__Problem to work on__. Please quote the following lines word for word, leaving the pictures out of your answer.

Page images and the text extracted from them:
++++

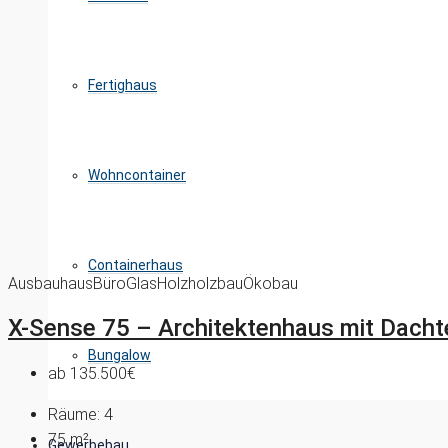
Fertighaus
Wohncontainer
Containerhaus
Ausbauhaus
Büro
Glas
Holz
holzbau
Ökobau
X-Sense 75 – Architektenhaus mit Dachte
Bungalow
ab
135.500€
Räume:
4
75
m²
Gewerbebau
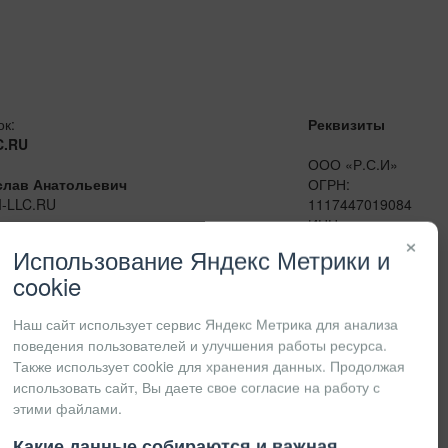
ок:
Реквизиты
C.RU
ООО «Р.С.И»
слав Анатольевич
ОГРН:
I-LLC.RU
1117447019084
сенджеры:
ИНН:
×
41
7447201415
Использование Яндекс Метрики и
КПП:
cookie
Наш сайт использует сервис Яндекс Метрика для анализа
поведения пользователей и улучшения работы ресурса.
Также использует cookie для хранения данных. Продолжая
использовать сайт, Вы даете свое согласие на работу с
этими файлами.
Какие данные собираются и важная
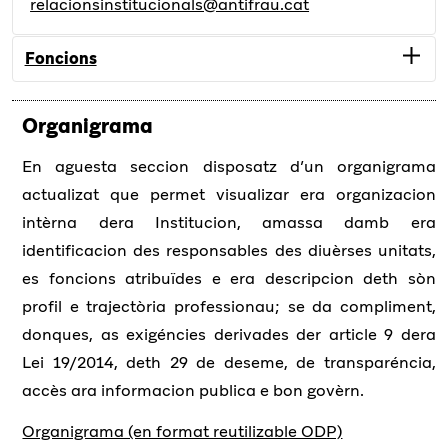
relacionsinstitucionals@antifrau.cat
Foncions
Organigrama
Ei era responsabla des politiques de comunicacion
extèrna, projeccion e visibilitat, de promòir e gerir
En aguesta seccion disposatz d’un organigrama
es relacions institucionaus deth Burèu e de
actualizat que permet visualizar era organizacion
veïcular era participacion ciutadana.
intèrna dera Institucion, amassa damb era
identificacion des responsables des diuèrses unitats,
es foncions atribuïdes e era descripcion deth sòn
profil e trajectòria professionau; se da compliment,
donques, as exigéncies derivades der article 9 dera
Lei 19/2014, deth 29 de deseme, de transparéncia,
accès ara informacion publica e bon govèrn.
Organigrama (en format reutilizable ODP)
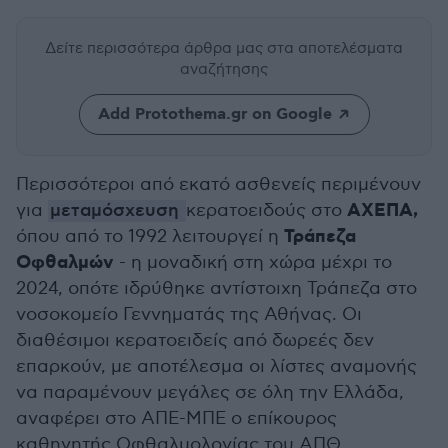
Δείτε περισσότερα άρθρα μας
στα αποτελέσματα
αναζήτησης
Add Protothema.gr on Google
Περισσότεροι από εκατό ασθενείς περιμένουν
ΑΧΕΠΑ,
για
μεταμόσχευση
κερατοειδούς στο
Τράπεζα
όπου από το 1992 λειτουργεί η
Οφθαλμών
- η μοναδική στη χώρα μέχρι το
2024, οπότε ιδρύθηκε αντίστοιχη Τράπεζα στο
νοσοκομείο Γεννηματάς της Αθήνας. Οι
διαθέσιμοι κερατοειδείς από δωρεές δεν
επαρκούν, με αποτέλεσμα οι λίστες αναμονής
να παραμένουν μεγάλες σε όλη την Ελλάδα,
αναφέρει στο ΑΠΕ-ΜΠΕ ο επίκουρος
καθηγητής Oφθαλμολογίας του ΑΠΘ,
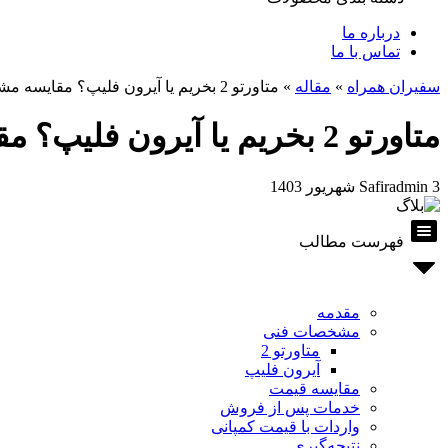
درباره ما
تماس با ما
سفیران همراه
»
مقاله
»
متاورتو 2 بخریم یا آیرون فلیپ؟ مقایسه مشخصات و قیمت
متاورتو 2 بخریم یا آیرون فلیپ؟ مقایسه مشخصات و قیمت
3 شهریور 1403
Safiradmin
فهرست مطالب
مقدمه
مشخصات فنی
متاورتو 2
آیرون فلیپ
مقایسه قیمت
خدمات پس از فروش
واردات با قیمت کمپانی
نتیجه‌گیری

++++

__Answer to this exercise__.
Fertighaus
Wohncontainer
Containerhaus
Ausbauhaus
Büro
Glas
Holz
holzbau
Ökobau
X-Sense 75 – Architektenhaus mit Dachte
Bungalow
ab
135.500€
Räume:
4
75
m²
Gewerbebau
ок:
Реквизиты
C.RU
ООО «Р.С.И»
слав Анатольевич
ОГРН:
I-LLC.RU
1117447019084
сенджеры:
ИНН:
×
41
7447201415
Использование Яндекс Метрики и
КПП:
cookie
Наш сайт использует сервис Яндекс Метрика для анализа
поведения пользователей и улучшения работы ресурса.
Также использует cookie для хранения данных. Продолжая
использовать сайт, Вы даете свое согласие на работу с
этими файлами.
Какие данные собираются и важная
relacionsinstitucionals@antifrau.cat
Foncions
Organigrama
Ei era responsabla des politiques de comunicacion
extèrna, projeccion e visibilitat, de promòir e gerir
En aguesta seccion disposatz d’un organigrama
es relacions institucionaus deth Burèu e de
actualizat que permet visualizar era organizacion
veïcular era participacion ciutadana.
intèrna dera Institucion, amassa damb era
identificacion des responsables des diuèrses unitats,
es foncions atribuïdes e era descripcion deth sòn
profil e trajectòria professionau; se da compliment,
donques, as exigéncies derivades der article 9 dera
Lei 19/2014, deth 29 de deseme, de transparéncia,
accès ara informacion publica e bon govèrn.
Organigrama (en format reutilizable ODP)
Δείτε περισσότερα άρθρα μας
στα αποτελέσματα
αναζήτησης
Add Protothema.gr on Google
Περισσότεροι από εκατό ασθενείς περιμένουν
ΑΧΕΠΑ,
για
μεταμόσχευση
κερατοειδούς στο
Τράπεζα
όπου από το 1992 λειτουργεί η
Οφθαλμών
- η μοναδική στη χώρα μέχρι το
2024, οπότε ιδρύθηκε αντίστοιχη Τράπεζα στο
νοσοκομείο Γεννηματάς της Αθήνας. Οι
διαθέσιμοι κερατοειδείς από δωρεές δεν
επαρκούν, με αποτέλεσμα οι λίστες αναμονής
να παραμένουν μεγάλες σε όλη την Ελλάδα,
αναφέρει στο ΑΠΕ-ΜΠΕ ο επίκουρος
καθηγητής Oφθαλμολογίας του ΑΠΘ,
درباره ما
تماس با ما
سفیران همراه
»
مقاله
»
متاورتو 2 بخریم یا آیرون فلیپ؟ مقایسه مشخصات و قیمت
متاورتو 2 بخریم یا آیرون فلیپ؟ مقایسه مشخصات و قیمت
3 شهریور 1403
Safiradmin
فهرست مطالب
مقدمه
مشخصات فنی
متاورتو 2
آیرون فلیپ
مقایسه قیمت
خدمات پس از فروش
واردات با قیمت کمپانی
نتیجه‌گیری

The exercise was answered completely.